Introduction

Dispersed generation (DG) is attracting more attention from electric power producers and consumers as an alternative for electric capacity and energy supply. Deregulation, increasing energy demand, and economic, environmental, and political barriers to developing new bulk generation and delivery infrastructure are all contributing to this emphasis on DG. Wind generation has already emerged as an option for utility-scale generation, as evidenced by the growing number of commercial projects worldwide and increasingly favorable and competitive economics. Although wind is considered primarily as a bulk generation resource, a growing number of installations are being deployed on distribution systems at or near smaller load centers.

Because most distribution systems in the U. S. have been designed to operate as radial systems, the installation of DG in significant amounts can result in some conflicts with distribution operations. These possible conflicts, coupled with the recent renewed interested in distributed generation sources, has prompted a great deal of interest in DG interconnection practices within the industry. IEEE 1547 is the DG interconnection standard developed through the combined efforts and support of the U.S. Department of Energy, NREL, electric utilities, DG hardware technology manufacturers, and consultants.

This standard establishes criteria and requirements for interconnection of DG to the electric grid.
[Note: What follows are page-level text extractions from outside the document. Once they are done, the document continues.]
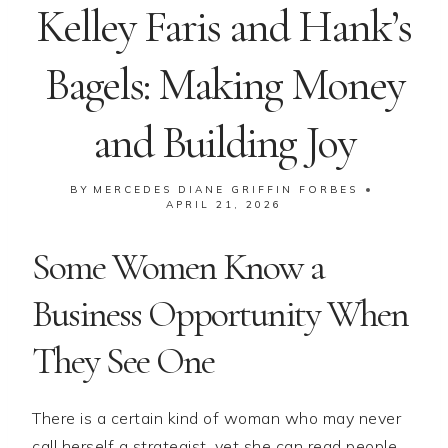
Kelley Faris and Hank’s
Bagels: Making Money
and Building Joy
BY
MERCEDES DIANE GRIFFIN FORBES
APRIL 21, 2026
Some Women Know a
Business Opportunity When
They See One
There is a certain kind of woman who may never
call herself a strategist, yet she can read people,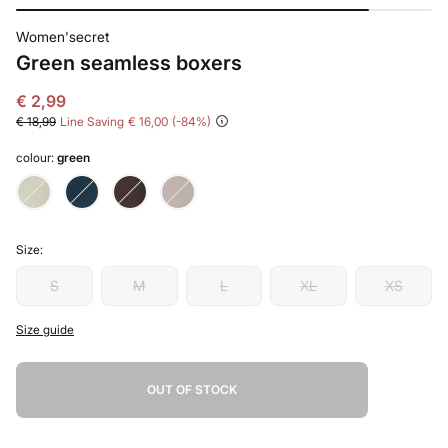
Women'secret
Green seamless boxers
€ 2,99
€ 18,99
Line Saving
€ 16,00
84
colour:
green
Size:
S
M
L
XL
XS
Size guide
OUT OF STOCK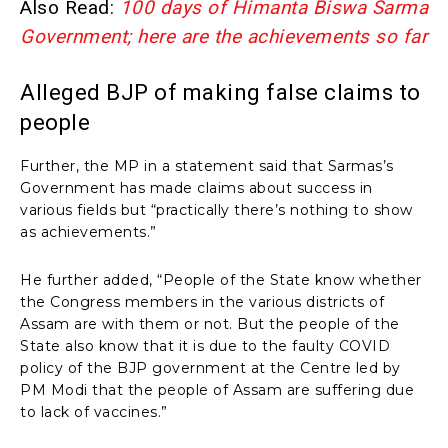
Also Read:
100 days of Himanta Biswa Sarma
Government; here are the achievements so far
Alleged BJP of making false claims to
people
Further, the MP in a statement said that Sarmas’s
Government has made claims about success in
various fields but “practically there’s nothing to show
as achievements.”
He further added, “People of the State know whether
the Congress members in the various districts of
Assam are with them or not. But the people of the
State also know that it is due to the faulty COVID
policy of the BJP government at the Centre led by
PM Modi that the people of Assam are suffering due
to lack of vaccines.”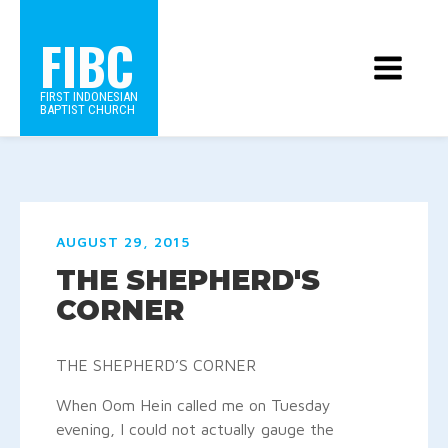
FIBC
FIRST INDONESIAN
BAPTIST CHURCH
AUGUST 29, 2015
THE SHEPHERD'S
CORNER
THE SHEPHERD’S CORNER
When Oom Hein called me on Tuesday
evening, I could not actually gauge the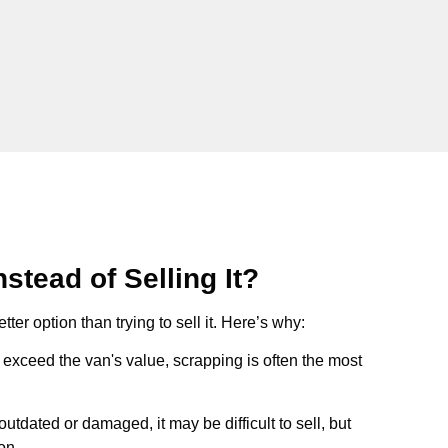
stead of Selling It?
tter option than trying to sell it. Here’s why:
ts exceed the van's value, scrapping is often the most
s outdated or damaged, it may be difficult to sell, but
on.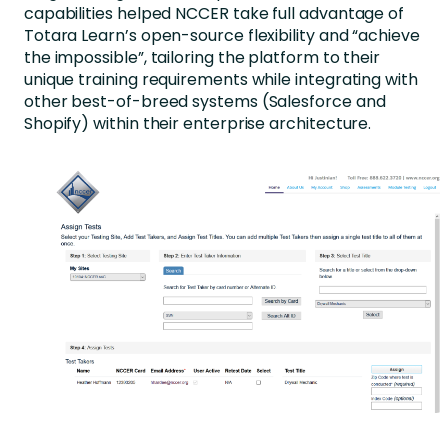
capabilities helped NCCER take full advantage of
Totara Learn’s open-source flexibility and “achieve
the impossible”, tailoring the platform to their
unique training requirements while integrating with
other best-of-breed systems (Salesforce and
Shopify) within their enterprise architecture.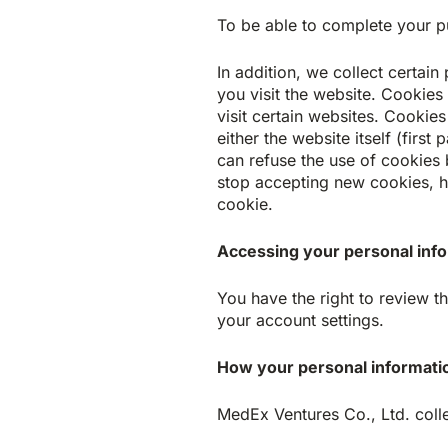
To be able to complete your pu
In addition, we collect certai
you visit the website. Cookies
visit certain websites. Cookie
either the website itself (firs
can refuse the use of cookies 
stop accepting new cookies, h
cookie.
Accessing your personal inf
You have the right to review 
your account settings.
How your personal informatio
MedEx Ventures Co., Ltd. colle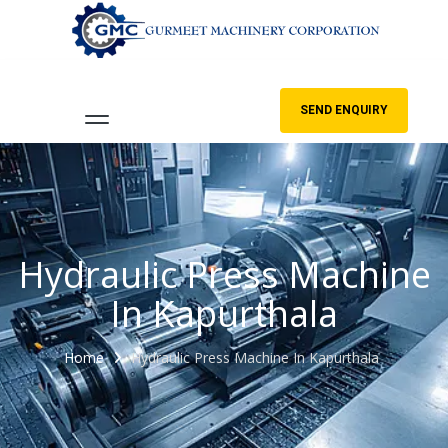
SEND ENQUIRY
Hydraulic Press Machine
In Kapurthala
Home
Hydraulic Press Machine In Kapurthala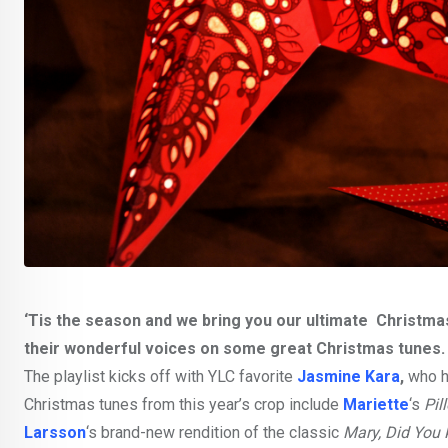
‘Tis the season and we bring you our ultimate Christm
their wonderful voices on some great Christmas tunes.
The playlist kicks off with YLC favorite
Jasmine Kara
,
who ha
Christmas tunes from this year’s crop include
Mariette
‘s
Pil
Larsson
‘s brand-new rendition of the classic
Mary, Did You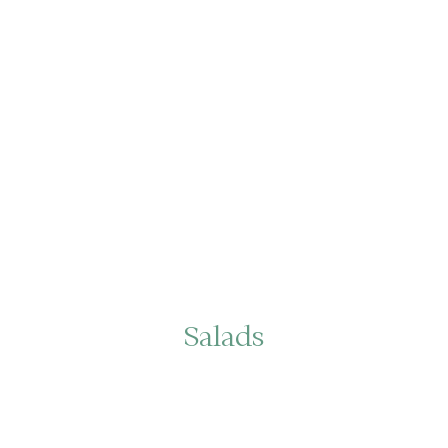
Salads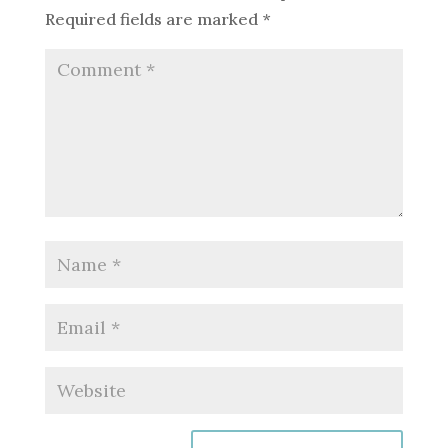
Required fields are marked
*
The guidelines in this standard apply to all distributed generation sources, including distributed wind generation. Wind power as a DG resource receives more scrutiny than more conventional distributed generation technologies because of its intermittent nature. In addition to the typical DG interconnection issues, wind generation results in an increased potential for power quality-related problems such as voltage flicker and voltage regulation issues. Deeper understanding of these possible interconnection issues is vital to wind generation being considered as a viable DG solution.
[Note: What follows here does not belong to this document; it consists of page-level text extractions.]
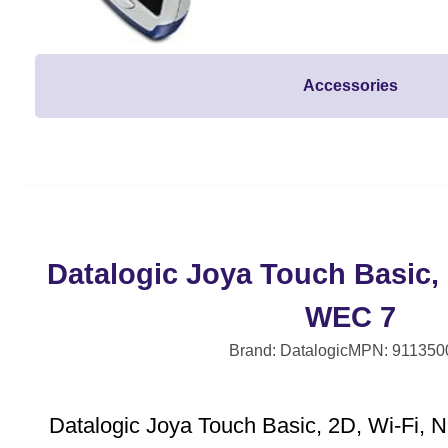
Accessories
Datalogic Joya Touch Basic, 
WEC 7
Brand: Datalogic
MPN: 911350
Datalogic Joya Touch Basic, 2D, Wi-Fi, 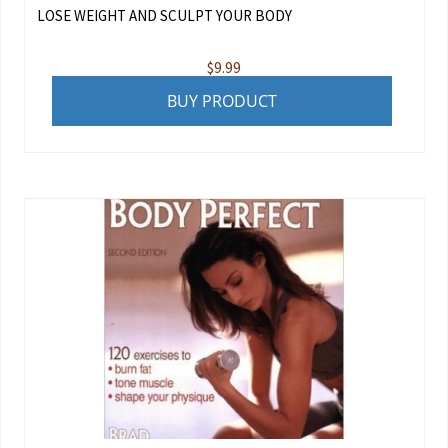
LOSE WEIGHT AND SCULPT YOUR BODY
$
9.99
BUY PRODUCT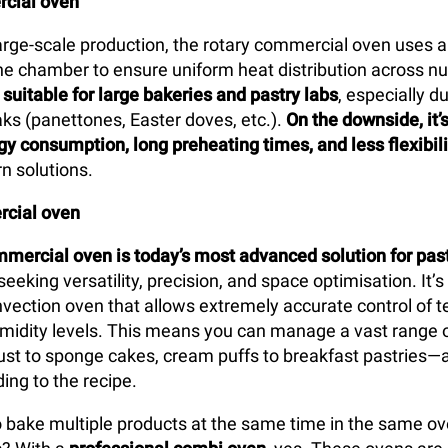
cial oven
arge-scale production, the rotary commercial oven uses a
 the chamber to ensure uniform heat distribution across n
y
suitable for large bakeries and pastry labs
, especially d
ks (panettones, Easter doves, etc.).
On the downside, it’
gy consumption, long preheating times, and less flexibili
n solutions.
cial oven
mercial oven is today’s most advanced solution for pas
seeking versatility, precision, and space optimisation. It’s
vection oven that allows extremely accurate control of 
umidity levels. This means you can manage a vast range 
st to sponge cakes, cream puffs to breakfast pastries—a
ing to the recipe.
 to bake multiple products at the same time in the same o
Distributed generation and, more specifically, distributed generation with wind turbines, falls outside the body of conventional power system engineering practice. "Rules of thumb" that have stood the test of time for power system planning, design, and operation, along with the analytical tools and techniques upon which they are based, may no longer be valid or applicable to distribution feeders which interconnect with these unique generating resources. Without adequate precaution and design, DG has the potential to degrade system reliability, functionality of protection systems, and safety. Many states and organizations are developing requirements and guidelines for connection of DG to electric distribution systems. While such guidance will certainly be helpful to utility engineers, each prospective DG installation must still be evaluated in the planning and design stages to determine specific impacts on distribution operations and to understand the expected benefits. These evaluations will require new tools that combine consideration of the unique characteristics of wind generation with power system analysis techniques.

Because many of the high wind resource areas are primarily rural, most existing and planned distributed wind turbines are connected to smaller utility distribution networks. These utilities often have fewer resources to analyze the potential impacts of wind generation on their systems. Their distribution engineers often perform many different functions and have limited time to investigate, interpret and apply relevant industry and regulatory guidelines. These engineers need associated evaluation tools that are easy to use, require minimal input data manipulation, and integrate with existing data formats to the extent possible.